O debate sobre alimentação saudável ganhou um novo capítulo — e ele vai além da balança. Pesquisas recentes indicam que dietas ricas em alimentos ultraprocessados podem afetar diretamente a qualidade muscular e a saúde das articulações, especialmente dos joelhos. O problema, segundo especialistas, não está apenas no excesso de calorias, mas na forma como esses produtos interferem no funcionamento do organismo.
Um padrão alimentar que preocupa

Dados dos Centers for Disease Control and Prevention mostram que mais de 50% das calorias consumidas por adultos nos Estados Unidos vêm de alimentos ultraprocessados. Entre crianças, esse número pode chegar a 62%.
Esse tipo de alimentação inclui produtos como cereais industrializados, refrigerantes, doces e snacks embalados — itens práticos, mas geralmente pobres em nutrientes e ricos em açúcares, gorduras e aditivos.

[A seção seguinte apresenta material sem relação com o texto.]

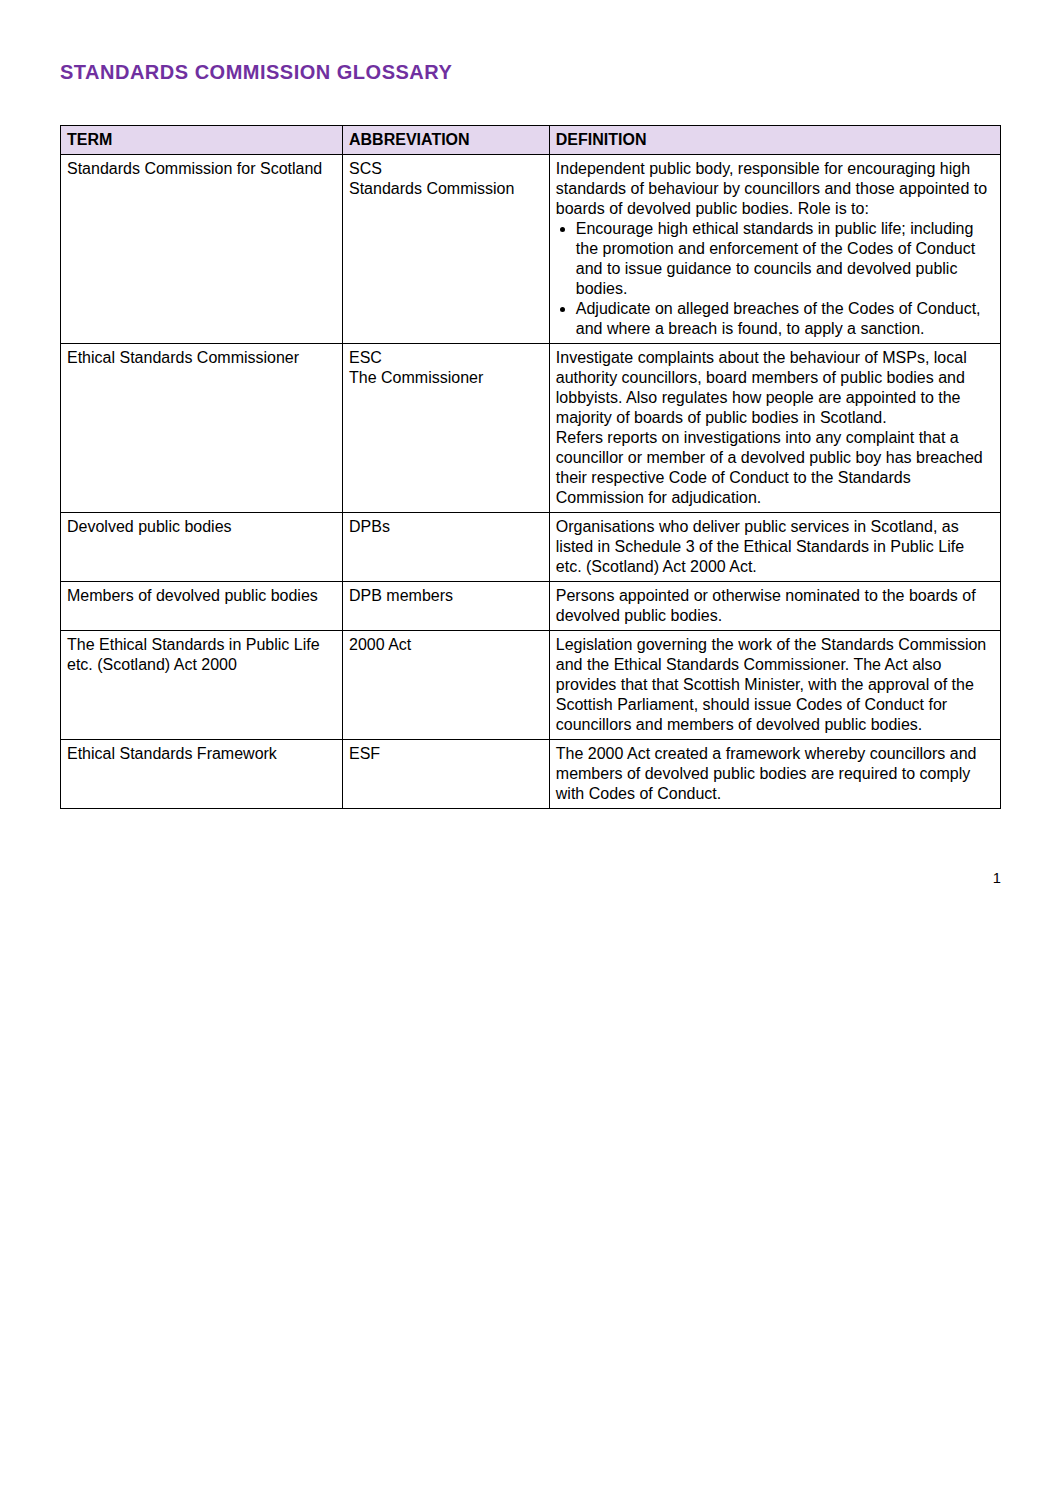STANDARDS COMMISSION GLOSSARY
| TERM | ABBREVIATION | DEFINITION |
| --- | --- | --- |
| Standards Commission for Scotland | SCS Standards Commission | Independent public body, responsible for encouraging high standards of behaviour by councillors and those appointed to boards of devolved public bodies. Role is to: Encourage high ethical standards in public life; including the promotion and enforcement of the Codes of Conduct and to issue guidance to councils and devolved public bodies. Adjudicate on alleged breaches of the Codes of Conduct, and where a breach is found, to apply a sanction. |
| Ethical Standards Commissioner | ESC The Commissioner | Investigate complaints about the behaviour of MSPs, local authority councillors, board members of public bodies and lobbyists. Also regulates how people are appointed to the majority of boards of public bodies in Scotland. Refers reports on investigations into any complaint that a councillor or member of a devolved public boy has breached their respective Code of Conduct to the Standards Commission for adjudication. |
| Devolved public bodies | DPBs | Organisations who deliver public services in Scotland, as listed in Schedule 3 of the Ethical Standards in Public Life etc. (Scotland) Act 2000 Act. |
| Members of devolved public bodies | DPB members | Persons appointed or otherwise nominated to the boards of devolved public bodies. |
| The Ethical Standards in Public Life etc. (Scotland) Act 2000 | 2000 Act | Legislation governing the work of the Standards Commission and the Ethical Standards Commissioner. The Act also provides that that Scottish Minister, with the approval of the Scottish Parliament, should issue Codes of Conduct for councillors and members of devolved public bodies. |
| Ethical Standards Framework | ESF | The 2000 Act created a framework whereby councillors and members of devolved public bodies are required to comply with Codes of Conduct. |
1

Muito além do ganho de peso
Os impactos desse padrão alimentar já são conhecidos em diversas áreas da saúde. Estudos associam o consumo frequente de ultraprocessados a doenças cardiovasculares, diabetes tipo 2, alguns tipos de câncer e até transtornos como depressão.
Agora, novas evidências sugerem que o problema também atinge diretamente os músculos — e, por consequência, estruturas como os joelhos.
O que diz o estudo sobre músculos e articulações

Uma pesquisa publicada pela Radiological Society of North America analisou a relação entre o consumo de ultraprocessados e o acúmulo de gordura intramuscular em indivíduos com risco de osteoartrite no joelho.
O foco não foi por acaso. Essa condição, bastante comum, enfraquece a estrutura óssea e aumenta o risco de lesões em regiões como fêmur e tíbia.
Segundo a pesquisadora Zehra Akkaya, da Universidade da Califórnia, um dos casos analisados revelou que até 87% das calorias consumidas ao longo de um ano vinham de ultraprocessados.
A dieta incluía principalmente cereais matinais industrializados, chocolates, barras doces e bebidas açucaradas.
Como a gordura afeta o músculo
O excesso de gordura intramuscular interfere diretamente na regeneração e no funcionamento das fibras musculares. Com o tempo, isso reduz a força e a qualidade do músculo.
Esse enfraquecimento tem efeito direto sobre o joelho. Os músculos da coxa são essenciais para estabilizar a articulação. Quando perdem força, a carga sobre o joelho aumenta — especialmente em pessoas com sobrepeso.
O resultado é um ciclo preocupante: mais peso, menos suporte muscular e maior desgaste articular.
Um problema que já atinge milhões
A osteoartrite de joelho afeta cerca de 375 milhões de pessoas no mundo. E há um dado que chama atenção: mais da metade dos novos diagnósticos já ocorre em pessoas com menos de 55 anos.
Isso sugere que fatores como alimentação e estilo de vida estão acelerando o aparecimento da doença.
Um efeito que não fica só no joelho
A radiologista Miriam Bredella, do NYU Langone Health, alerta que o acúmulo de gordura intramuscular não é localizado. Trata-se de um processo sistêmico, que pode afetar diferentes partes do corpo.
A perda de qualidade muscular também tem impactos em outros contextos médicos. Pacientes com músculos mais fracos tendem a permanecer mais tempo internados, têm recuperação mais lenta após cirurgias e apresentam maior risco de complicações.
Em casos de câncer, por exemplo, a fraqueza muscular está associada a piores prognósticos e maior chance de recidiva.
Um alerta que vai além da dieta
O conjunto de evidências reforça uma ideia importante: os efeitos dos ultraprocessados não se limitam ao ganho de peso. Eles alteram profundamente o funcionamento do organismo.
E talvez o dado mais preocupante seja a tendência crescente entre os mais jovens. O que antes era visto como um problema da terceira idade agora começa a aparecer décadas antes.
A mensagem dos especialistas é clara: reduzir o consumo desses alimentos não é apenas uma escolha estética — é uma estratégia fundamental para preservar músculos, articulações e qualidade de vida ao longo dos anos.